EDIT: Also please let us know your Ecto version and, if you have recently updated to Ecto 3, let us know if you saw this issue before or if it is something recent.

We were on Ecto 2.2 before and we just upgraded to 3.0 in hopes that it would fix our issues, but nothing changed. Also I pulled the metrics for our CPU over time and we never go above 5% utilization. However just because we don’t go above 5% doesn’t mean that we don’t already have processes running on all the cores in parallel and things aren’t getting context swtiched out right? or am I misunderstanding CPU load? I haven’t had a chance to dig into the run_queue of the system yet, but even if we find something in there what would I be able to do to prevent some sort of unwanted context switch? Is there somewhere in our project I should try to manually raise the priority level for the process in order to attempt to not get preempted while we go to the Db to make a query?

Would it be possible to produce a reproducible example in a repo?

I can’t reproduce the random latency locally, but that might have to do with the fact that i have the server and db both on the same machine. Does anyone have any benchmarks or know of somewhere else where someone has done a good job documenting their latencies and response times in a production like environment?

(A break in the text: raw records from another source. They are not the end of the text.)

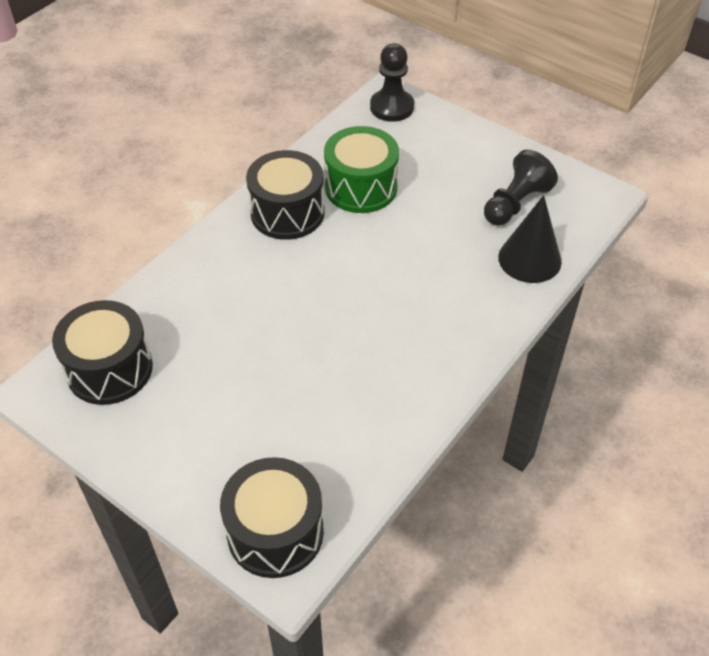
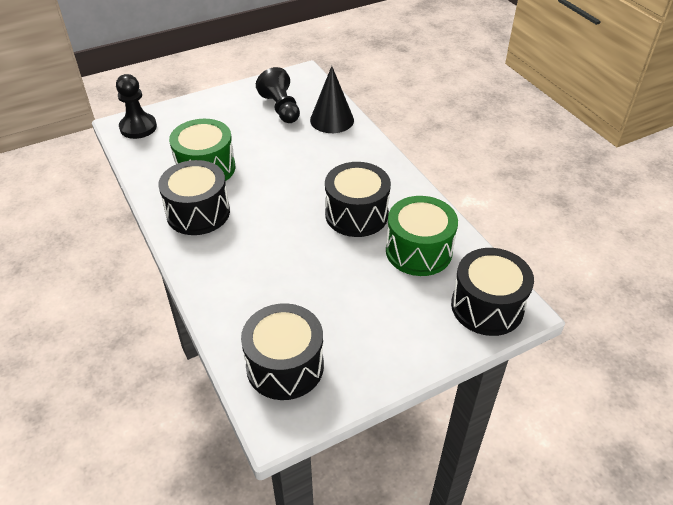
camera: 65 degrees left, 5 degrees down
(335, 431) = (418, 251): none -> green drum
(364, 348) = (356, 214): none -> black drum

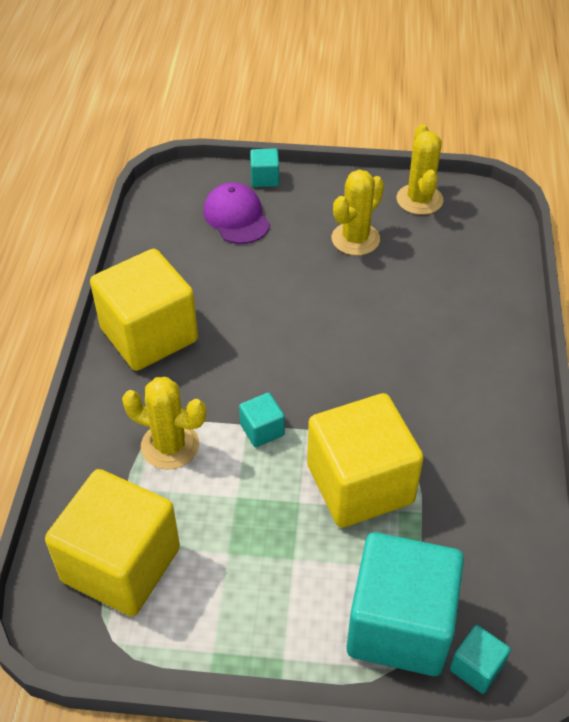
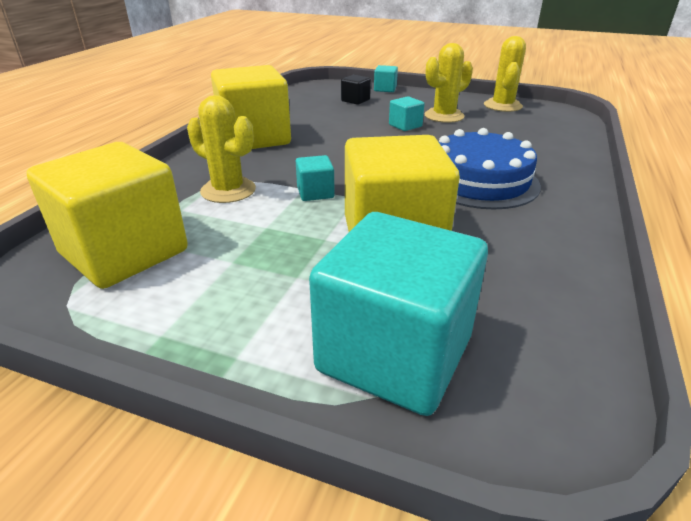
camera: 15 degrees right, 15 degrees down
(236, 217) = (355, 100): purple cap -> black cube
(421, 373) = (479, 181): none -> blue cake
(476, 667) = (488, 420): turquoise cube -> turquoise cube (405, 126)

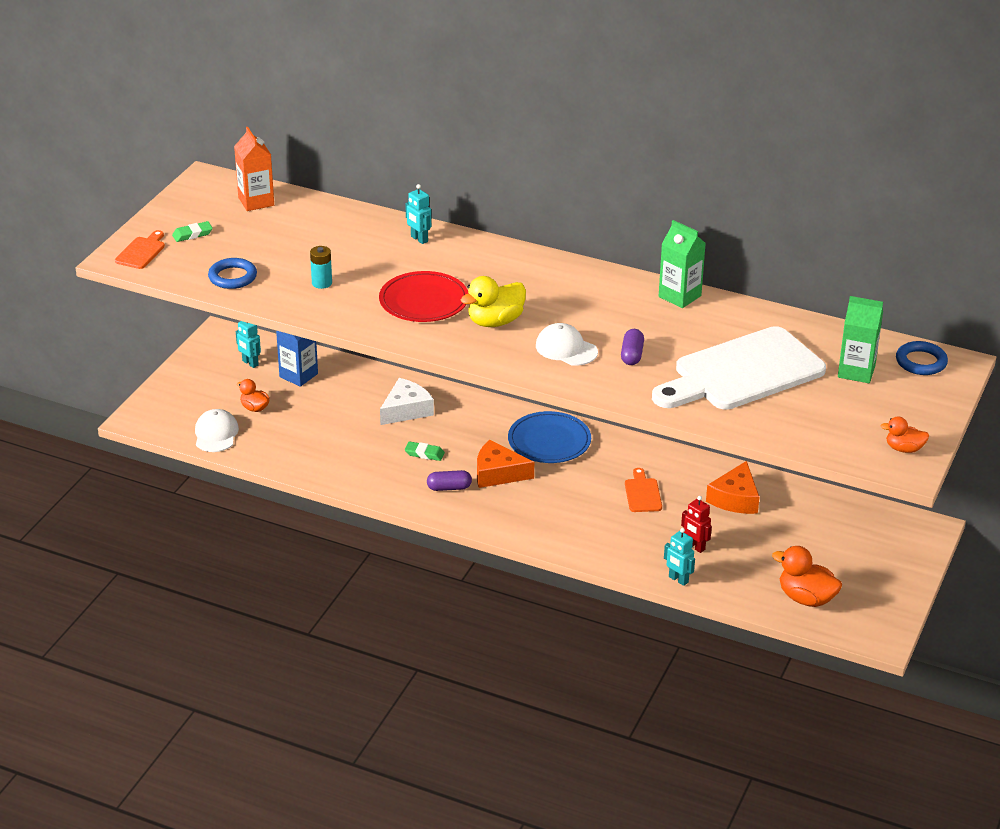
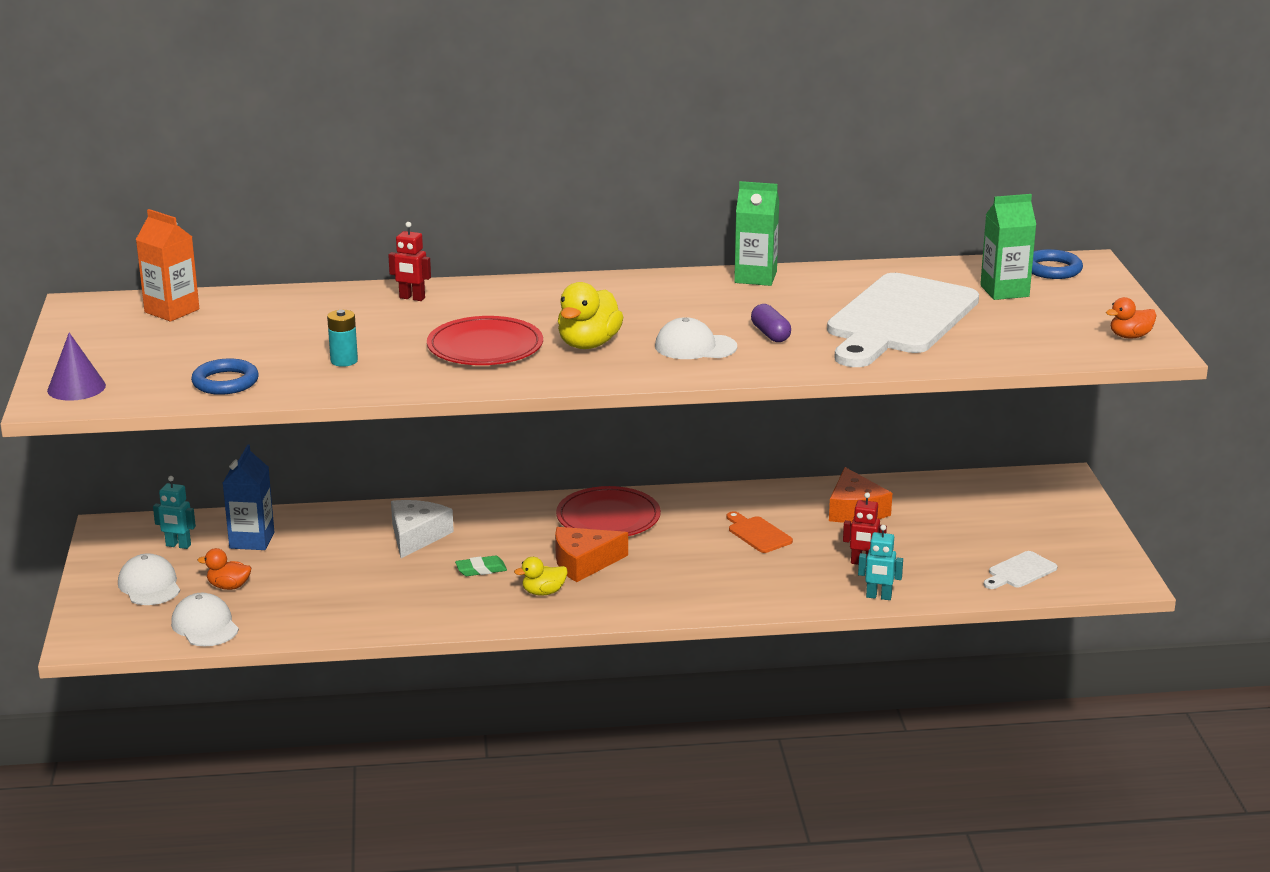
camera: 30 degrees left, 10 degrees down
(141, 252) = (76, 388): orange cutting board -> purple cone
(192, 234) = (125, 357): green eraser -> none
(208, 389) = (149, 585): none -> white cap
(419, 239) = (412, 298): turquoise robot -> red robot
(449, 488) = (543, 592): purple capsule -> yellow duck
(549, 441) = (608, 518): blue plate -> red plate
(806, 598) = (1019, 571): orange duck -> white cutting board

It can even be your database itself - for instance if a certain query would produce 0 results it can behave strangely even when indexed on a reasonable column, I’ve seen queries that usually take ms’s timeout on that. Adding composite indexes for the relevant fields helped and brought them back to the ms’ range - not saying this is the case, but in mine I was sure it was Postgresql as I re-ran those in psql connected to the actual database, they took long, and explaining the query showed the planner thought it to be reasonably fast, but in practice it wasn’t what was happening.

2 Likes

I have already dug into the logs on our postgres instance and every single query has run in under 1ms. We are really just doing selects on small tables as of now because this is a new service. The extra random time occurs in between the database and the ecto process that needs to return the data. My only thought at this point is that when the ecto call is made the parent thread blocks while it waits for the result and then gets context switched out by another process because the scheduler is trying to be efficient and then it is just taking a while for the parent process to resume and read the data from the Ecto call. This is completely all speculation though. Even if this is the case it is not going to be trivial to fix. The main reason I’m trying to see if anyone else has any benchmarks is so I can determine if I should keep looking into this or if this is something other people have experienced.